Each line below with the string "round" should be copied.
### DATA TO EXAMINE ###
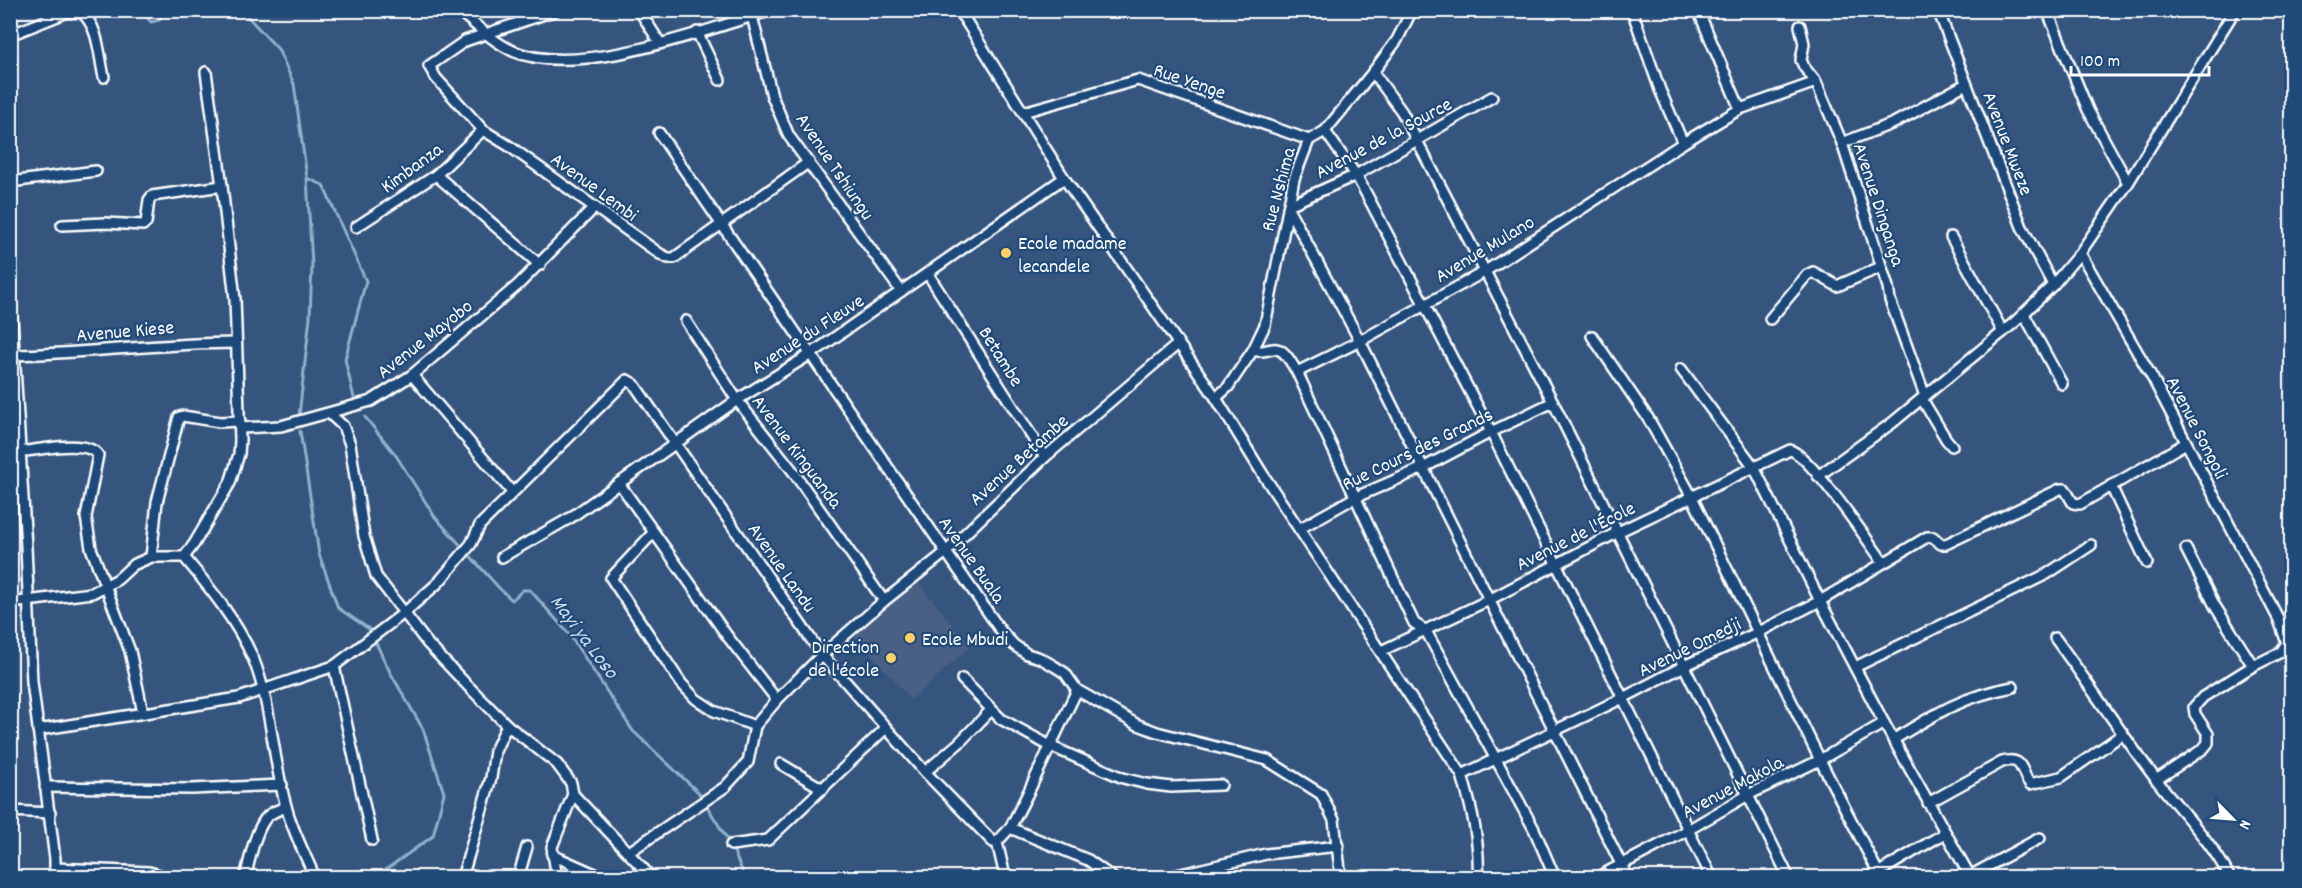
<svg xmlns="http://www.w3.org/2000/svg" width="2302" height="888" font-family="Dekko,sans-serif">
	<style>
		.built { fill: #485f84 }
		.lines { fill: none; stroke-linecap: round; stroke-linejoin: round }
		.stream { stroke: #92b0cb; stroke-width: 3 }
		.minor-casing { stroke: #fff; stroke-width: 14 }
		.minor { stroke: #1f4a7a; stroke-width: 9 }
		.poi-dot { fill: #ffd166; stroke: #1f4a7a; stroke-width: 2 }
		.labels { text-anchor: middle; stroke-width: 4.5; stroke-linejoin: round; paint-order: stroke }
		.street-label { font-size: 20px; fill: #fff; stroke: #1f4a7a }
		.poi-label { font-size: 20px; fill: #fff; stroke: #1f4a7a; text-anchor: start }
		.water-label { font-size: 21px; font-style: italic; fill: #d2dee9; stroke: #1f4a7a }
	</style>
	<rect width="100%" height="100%" fill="#35557e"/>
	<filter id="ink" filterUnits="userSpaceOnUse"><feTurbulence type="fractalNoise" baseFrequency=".0167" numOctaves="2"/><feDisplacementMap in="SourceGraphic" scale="12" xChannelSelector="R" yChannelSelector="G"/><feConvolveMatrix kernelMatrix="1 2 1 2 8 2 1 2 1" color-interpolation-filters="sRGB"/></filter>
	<g filter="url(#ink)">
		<path class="built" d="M914,577L970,647L911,700L850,630Z"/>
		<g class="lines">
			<g class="stream">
				<path d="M141,10L151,22L159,20L166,10"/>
				<path d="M235,10L248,17L278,49L294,84L307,178L323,185L366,281L345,359L354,398"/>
				<path d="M299,416L310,317L312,265L307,178"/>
				<path d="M365,417L395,454L435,517L500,589L512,600L523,590H530L569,634L633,731L698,792L731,845L745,878"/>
				<path d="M300,431L319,554L338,608L369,629L372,633"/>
				<path d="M374,878L433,836L444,793L423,729L390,672L374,639"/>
			</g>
			<defs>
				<g id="minor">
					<path d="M458,10C475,24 493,42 513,51C578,79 705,30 772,10"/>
					<path d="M556,10L465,41L429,66L436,78L483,130L509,146L660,254L668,258H674L809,162"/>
					<path d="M639,10L660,43"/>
					<path d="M959,10L1064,178L1216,398L1262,473L1462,775C1472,809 1480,842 1478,878"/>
					<path d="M1938,10L2022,227L2053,285"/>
					<path d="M2047,10L2088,110L2128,183"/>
					<path d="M752,16L772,96L789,136L901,291"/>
					<path d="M962,16L976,10"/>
					<path d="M1634,16L1660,90L1683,143"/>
					<path d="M1800,26L1804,44L1801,60L1804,67L1816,82L1842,143L1888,287L1890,300L1925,396"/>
					<path d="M697,32L720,80"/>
					<path d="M10,35L65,13L81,12C99,26 99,56 104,77"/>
					<path d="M1373,72L1402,112L1553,402L1789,878"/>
					<path d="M1740,109L1816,82"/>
					<path d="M1023,112L1138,80L1309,140"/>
					<path d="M1325,131L1356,175L1368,197L1491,432L1712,878"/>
					<path d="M659,133L946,552L1001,631L1014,645L1027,654L1040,658L1054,666L1065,673L1077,690L1136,724L1157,732L1267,760L1321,794L1334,820L1341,878"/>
					<path d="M1842,143L1894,123L1966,84"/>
					<path d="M436,175L540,265"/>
					<path d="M10,182L96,171"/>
					<path d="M1289,205L1356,175L1492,97"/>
					<path d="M1288,208L1360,341L1628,878"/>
					<path d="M62,225L105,223L143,225L146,223L149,200L152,196L222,186"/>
					<path d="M356,227L436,175L483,130"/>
					<path d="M1951,237L2003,332"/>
					<path d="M2080,253L2153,379L2279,620L2287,643L2281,652L2253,666L2203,697L2194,707L2195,714L2208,734V743L2203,749L2156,780"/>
					<path d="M928,274L1045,457"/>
					<path d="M10,285L26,547L32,682L55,859V878"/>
					<path d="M2024,314L2062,384"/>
					<path d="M1770,319L1807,275L1813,272L1837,286L1881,267"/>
					<path d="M686,321L737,400L792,470L884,601"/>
					<path d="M1592,336L1648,418L1692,497L1820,760L1881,878"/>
					<path d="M1253,350C1262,353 1264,350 1273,349C1284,347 1291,363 1297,372L1414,623L1426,631L1534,829L1555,878"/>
					<path d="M16,355C90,353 163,343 236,343"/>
					<path d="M1681,369L1754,467L1820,601L1884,723L1971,878"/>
					<path d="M1297,372L1360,341L1484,272L1683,143L1740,109L1698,10"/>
					<path d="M412,375L512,492"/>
					<path d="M1216,398L1228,387L1253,350L1265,325L1294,179L1309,140L1325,131L1373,72L1397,40L1412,10"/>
					<path d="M1922,399L1946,439L1952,446"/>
					<path d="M330,414L343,426L350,444L364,536L376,576L428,644L467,685L507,725L557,764L571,783L573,794L652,878"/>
					<path d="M240,428L281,426L371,401L412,375L518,285L595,207"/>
					<path d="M10,453C31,452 86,437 98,455L86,517L91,548L130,651L143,713"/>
					<path d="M1818,476L1892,423L2015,322L2053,285L2080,253L2128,183L2235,10"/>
					<path d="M619,483L728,637L777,700"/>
					<path d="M2111,486L2147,563"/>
					<path d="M1299,529L1354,498L1423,468L1491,432L1553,402"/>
					<path d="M653,533L611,578L681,683L696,699L714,711L755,726"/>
					<path d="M2186,549L2215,606L2253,666"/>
					<path d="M151,557L157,502L179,417L183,416L220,422L240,421"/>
					<path d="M184,557C210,588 236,620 253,658C272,705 272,757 286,806C292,830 305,854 315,878"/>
					<path d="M502,557L570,518L737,400L811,354L1064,178"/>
					<path d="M10,603L92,593L118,579L133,565L151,557H184L194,544L230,483L239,454L240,440L235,299L222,186L206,72"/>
					<path d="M2055,638C2089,684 2120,732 2155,778C2180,811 2211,840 2230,878"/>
					<path d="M1381,651L1489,600L1618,532L1790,450C1810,455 1868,541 1883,562"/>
					<path d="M334,666L372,840"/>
					<path d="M1855,667L2047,574L2091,545"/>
					<path d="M962,679L1001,719L1050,746L1123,778L1147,784L1171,787L1221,785"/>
					<path d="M38,730L239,698L334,666L404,613L438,583L471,544L480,525L627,380L634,384L822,655L925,772L993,842H997"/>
					<path d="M1893,740C1935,714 1963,696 2013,687"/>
					<path d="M781,764L823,789"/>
					<path d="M925,772L959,743L991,710"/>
					<path d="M1462,775L1623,698L1686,665L1759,632L1820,601L1927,537H1933L1941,544H1946L2060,489H2065L2073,503L2080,504L2186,443"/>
					<path d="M45,787L192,789L282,785"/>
					<path d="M1928,803L2002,762C2024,756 2020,771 2030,784L2061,777L2123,734"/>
					<path d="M10,811L50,813"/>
					<path d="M1010,828L1088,860L1113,878"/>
					<path d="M997,842L1010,828L1027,795L1077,690"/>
					<path d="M997,842L1004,872L1011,878"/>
					<path d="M731,845L768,840L886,728"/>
					<path d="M629,852L725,787L748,762L755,726L777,700L822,655L884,601L946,552L1045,457L1178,344"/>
					<path d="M552,855L604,878"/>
					<path d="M55,868L149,872L172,878"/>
					<path d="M1970,876L2040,838"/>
					<path d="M245,878C250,859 254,835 265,819C270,812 279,810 286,807"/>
					<path d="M462,878L491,778L495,751L507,725"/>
					<path d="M518,878L527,847"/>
					<path d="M557,878L552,847L573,794"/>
					<path d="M1164,878L1266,854L1338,846"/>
					<path d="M1596,878L1688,830L1748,795L1820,760L1884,723"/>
					<path d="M1869,878L1945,833"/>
				</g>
			</defs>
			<use href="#minor" class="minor-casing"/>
			<use href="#minor" class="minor"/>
		</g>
	</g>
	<g class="poi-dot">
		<circle cx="1006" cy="253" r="6"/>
		<circle cx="910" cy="638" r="6"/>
		<circle cx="891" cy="658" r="6"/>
	</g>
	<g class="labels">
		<g class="street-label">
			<text transform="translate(1190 80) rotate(19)" y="7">Rue Yenge</text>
			<text transform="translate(1383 137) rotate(-28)" y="7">Avenue de la Source</text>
			<text transform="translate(2009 143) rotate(69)" y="7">Avenue Mweze</text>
			<text transform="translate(836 166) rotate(56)" y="7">Avenue Tshiungu</text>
			<text transform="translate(411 167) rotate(-36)" y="7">Kimbanza</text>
			<text transform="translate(595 186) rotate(36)" y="7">Avenue Lembi</text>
			<text transform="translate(1277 189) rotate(-75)" y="7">Rue Nshima</text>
			<text transform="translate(1880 204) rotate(72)" y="7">Avenue Dinganga</text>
			<text transform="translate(1484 248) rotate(-31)" y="7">Avenue Mulano</text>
			<text transform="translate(125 330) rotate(-5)" y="7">Avenue Kiese</text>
			<text transform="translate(807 333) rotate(-33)" y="7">Avenue du Fleuve</text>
			<text transform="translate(424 338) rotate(-38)" y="7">Avenue Mayobo</text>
			<text transform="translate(1002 356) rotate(58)" y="7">Betambe</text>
			<text transform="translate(2198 427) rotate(63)" y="7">Avenue Songoli</text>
			<text transform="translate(1417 448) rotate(-26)" y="7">Rue Cours des Grands</text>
			<text transform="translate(798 451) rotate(53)" y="7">Avenue Kinguanda</text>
			<text transform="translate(1018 459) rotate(-42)" y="7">Avenue Betambe</text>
			<text transform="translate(1575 535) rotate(-27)" y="7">Avenue de l'École</text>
			<text transform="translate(973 559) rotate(55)" y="7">Avenue Buala</text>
			<text transform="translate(783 567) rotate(55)" y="7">Avenue Landu</text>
			<text transform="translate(1689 646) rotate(-26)" y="7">Avenue Omedji</text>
			<text transform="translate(1732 786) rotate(-28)" y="7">Avenue Makola</text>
		</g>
		<g class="poi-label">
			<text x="1018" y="249">Ecole madame<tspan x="1018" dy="23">lecandele</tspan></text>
			<text x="922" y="645">Ecole Mbudi</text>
			<text x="879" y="653" text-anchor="end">Direction<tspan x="879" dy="23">de l'école</tspan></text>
		</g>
		<g class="water-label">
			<text transform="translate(585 636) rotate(53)" y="7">Mayi ya Loso</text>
		</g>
	</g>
	<rect width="2302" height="888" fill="none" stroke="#1f4a7a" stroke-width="36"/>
	<rect x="18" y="18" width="2266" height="852" fill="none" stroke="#fff" stroke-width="2" filter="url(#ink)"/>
	<g transform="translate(2233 819) rotate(115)" stroke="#1f4a7a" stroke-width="4.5" paint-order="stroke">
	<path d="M0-4.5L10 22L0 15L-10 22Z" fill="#ffffff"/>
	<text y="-9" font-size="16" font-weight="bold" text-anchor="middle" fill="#ffffff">N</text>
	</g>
	<path d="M2071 66v9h138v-9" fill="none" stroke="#ffffff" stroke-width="3"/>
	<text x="2080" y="66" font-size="18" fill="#ffffff" stroke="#1f4a7a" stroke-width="4.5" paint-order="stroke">100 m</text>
</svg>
###
• _RESULT_:
		.lines { fill: none; stroke-linecap: round; stroke-linejoin: round }
		.labels { text-anchor: middle; stroke-width: 4.5; stroke-linejoin: round; paint-order: stroke }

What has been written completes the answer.